The Trouble with Diversity
by Walter Benn Michaels (Henry Holt)

"Michaels's basic point is that our obsession with cultural identity distracts us from the more insidious problem of economic inequality. 'The fact (and it is a fact) that it doesn't help to be white to get into Harvard replaces the much more fundamental fact that it does help to be rich and that it's virtually essential not to be poor,' he writes. There is a lot of lip service paid to political correctness, as opposed to the real work we need to do: elevating children of all cultures and economic backgrounds."

Learning a New Land:
Immigrant Students in American Society

by Carola Suarez-Orozco, Marcela M. Suarez-Orozco, and Irina Todorova (Harvard University Press)

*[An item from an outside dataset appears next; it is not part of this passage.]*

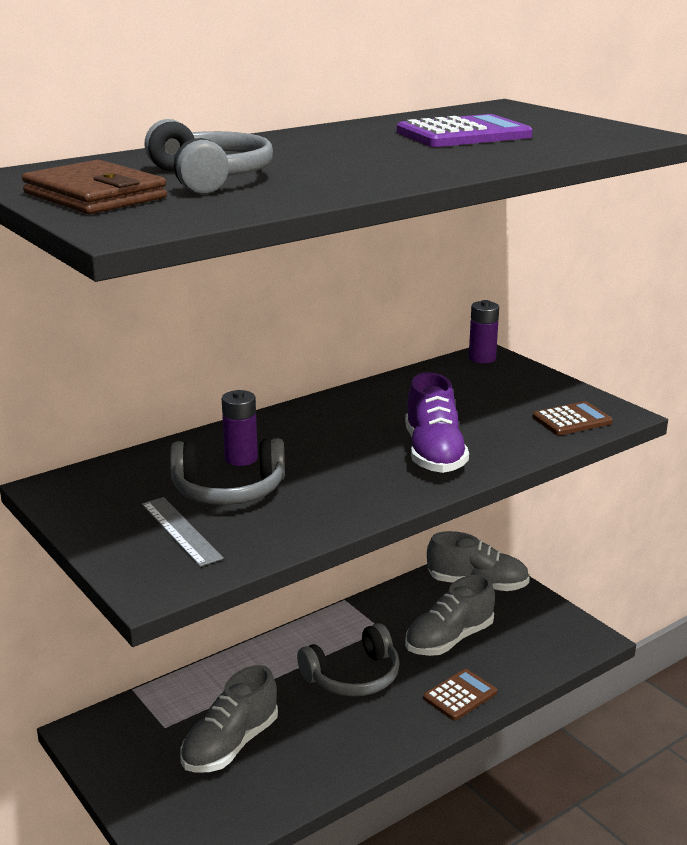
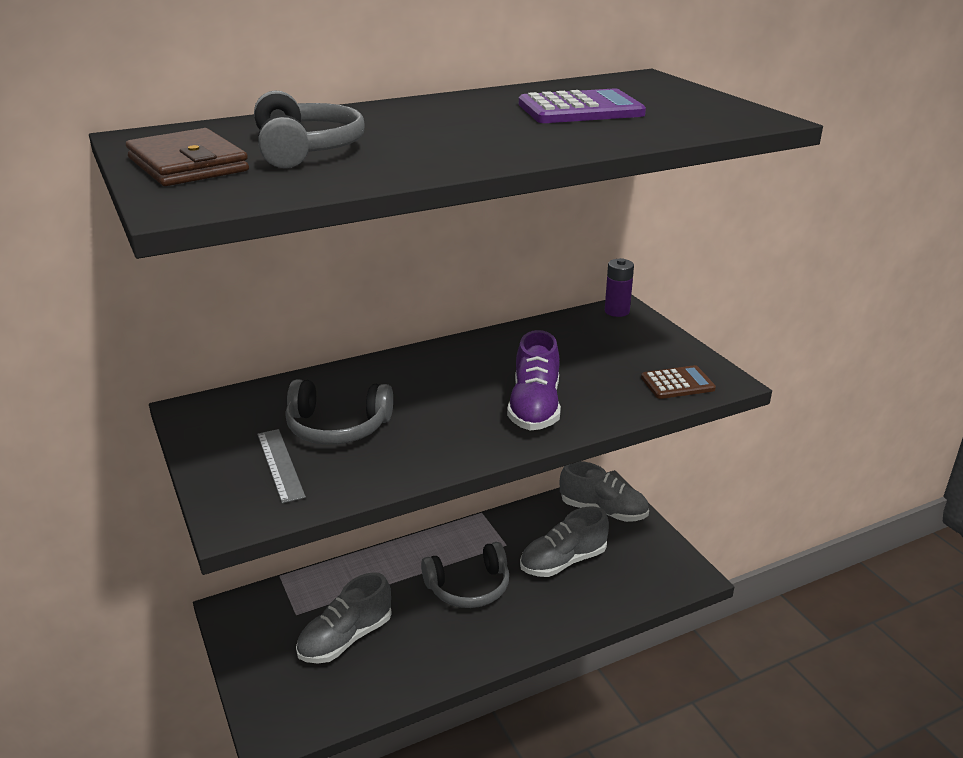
camera: 10 degrees right, 5 degrees up
(241, 458) = (361, 396): purple battery -> none
(460, 695) = (557, 617): brown calculator -> none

"Even with all the talk about immigration these days, we are rarely invited into the minds of the children of immigrants. This book offers the results of a five-year study that followed 400 children from China, Central America, the Caribbean, and Mexico, all newly arrived in the United States. These kids' struggles are so poignant. The statistics are amazing, too: One of every five children in America is the child of an immigrant, and one in five immigrant children has only one native English-speaking friend. The other four have no English-speaking friends! The image of those four just starts all my oxytocin flowing. We're a first-world country, we're so lucky, and we have a lot to give. My own kids go to a poor public school in Los Angeles—my girls' friends are predominantly new immigrants and English learners, and aside from being a wonderful experience for them, dang it if it doesn't also make my heart feel good."